Collected data
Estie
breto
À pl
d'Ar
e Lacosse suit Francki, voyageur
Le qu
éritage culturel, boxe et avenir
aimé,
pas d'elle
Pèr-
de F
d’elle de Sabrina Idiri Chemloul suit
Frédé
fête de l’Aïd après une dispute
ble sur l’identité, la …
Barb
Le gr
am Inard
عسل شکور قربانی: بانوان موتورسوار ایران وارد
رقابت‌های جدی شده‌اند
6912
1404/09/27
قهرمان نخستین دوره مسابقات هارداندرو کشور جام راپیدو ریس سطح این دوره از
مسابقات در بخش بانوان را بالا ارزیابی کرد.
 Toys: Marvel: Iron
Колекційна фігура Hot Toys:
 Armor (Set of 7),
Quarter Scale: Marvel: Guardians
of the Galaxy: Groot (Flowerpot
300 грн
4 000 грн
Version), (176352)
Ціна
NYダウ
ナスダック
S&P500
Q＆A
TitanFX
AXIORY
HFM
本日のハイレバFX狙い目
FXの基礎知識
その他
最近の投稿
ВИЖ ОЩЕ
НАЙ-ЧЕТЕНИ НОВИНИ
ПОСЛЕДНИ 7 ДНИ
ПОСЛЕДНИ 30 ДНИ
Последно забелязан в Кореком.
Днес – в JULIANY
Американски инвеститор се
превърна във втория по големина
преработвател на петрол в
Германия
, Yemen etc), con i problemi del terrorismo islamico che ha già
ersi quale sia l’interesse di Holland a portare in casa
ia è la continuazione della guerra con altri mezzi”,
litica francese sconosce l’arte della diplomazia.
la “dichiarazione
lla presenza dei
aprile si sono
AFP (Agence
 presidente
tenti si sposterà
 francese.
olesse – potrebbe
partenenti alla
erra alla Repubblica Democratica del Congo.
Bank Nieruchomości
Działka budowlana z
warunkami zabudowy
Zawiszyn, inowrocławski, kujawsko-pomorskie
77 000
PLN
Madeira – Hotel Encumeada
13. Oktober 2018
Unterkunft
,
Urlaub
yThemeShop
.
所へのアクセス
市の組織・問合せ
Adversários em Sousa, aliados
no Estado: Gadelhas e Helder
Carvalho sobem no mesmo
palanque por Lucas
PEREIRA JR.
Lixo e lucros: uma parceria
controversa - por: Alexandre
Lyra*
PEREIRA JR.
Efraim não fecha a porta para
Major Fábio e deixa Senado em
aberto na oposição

Exercise requirements | Copy out every line of the records above, keeping each character, line break, and language unchanged.

Finished task |
Estie
breto
À pl
d'Ar
e Lacosse suit Francki, voyageur
Le qu
éritage culturel, boxe et avenir
aimé,
pas d'elle
Pèr-
de F
d’elle de Sabrina Idiri Chemloul suit
Frédé
fête de l’Aïd après une dispute
ble sur l’identité, la …
Barb
Le gr
am Inard
عسل شکور قربانی: بانوان موتورسوار ایران وارد
رقابت‌های جدی شده‌اند
6912
1404/09/27
قهرمان نخستین دوره مسابقات هارداندرو کشور جام راپیدو ریس سطح این دوره از
مسابقات در بخش بانوان را بالا ارزیابی کرد.
 Toys: Marvel: Iron
Колекційна фігура Hot Toys:
 Armor (Set of 7),
Quarter Scale: Marvel: Guardians
of the Galaxy: Groot (Flowerpot
300 грн
4 000 грн
Version), (176352)
Ціна
NYダウ
ナスダック
S&P500
Q＆A
TitanFX
AXIORY
HFM
本日のハイレバFX狙い目
FXの基礎知識
その他
最近の投稿
ВИЖ ОЩЕ
НАЙ-ЧЕТЕНИ НОВИНИ
ПОСЛЕДНИ 7 ДНИ
ПОСЛЕДНИ 30 ДНИ
Последно забелязан в Кореком.
Днес – в JULIANY
Американски инвеститор се
превърна във втория по големина
преработвател на петрол в
Германия
, Yemen etc), con i problemi del terrorismo islamico che ha già
ersi quale sia l’interesse di Holland a portare in casa
ia è la continuazione della guerra con altri mezzi”,
litica francese sconosce l’arte della diplomazia.
la “dichiarazione
lla presenza dei
aprile si sono
AFP (Agence
 presidente
tenti si sposterà
 francese.
olesse – potrebbe
partenenti alla
erra alla Repubblica Democratica del Congo.
Bank Nieruchomości
Działka budowlana z
warunkami zabudowy
Zawiszyn, inowrocławski, kujawsko-pomorskie
77 000
PLN
Madeira – Hotel Encumeada
13. Oktober 2018
Unterkunft
,
Urlaub
yThemeShop
.
所へのアクセス
市の組織・問合せ
Adversários em Sousa, aliados
no Estado: Gadelhas e Helder
Carvalho sobem no mesmo
palanque por Lucas
PEREIRA JR.
Lixo e lucros: uma parceria
controversa - por: Alexandre
Lyra*
PEREIRA JR.
Efraim não fecha a porta para
Major Fábio e deixa Senado em
aberto na oposição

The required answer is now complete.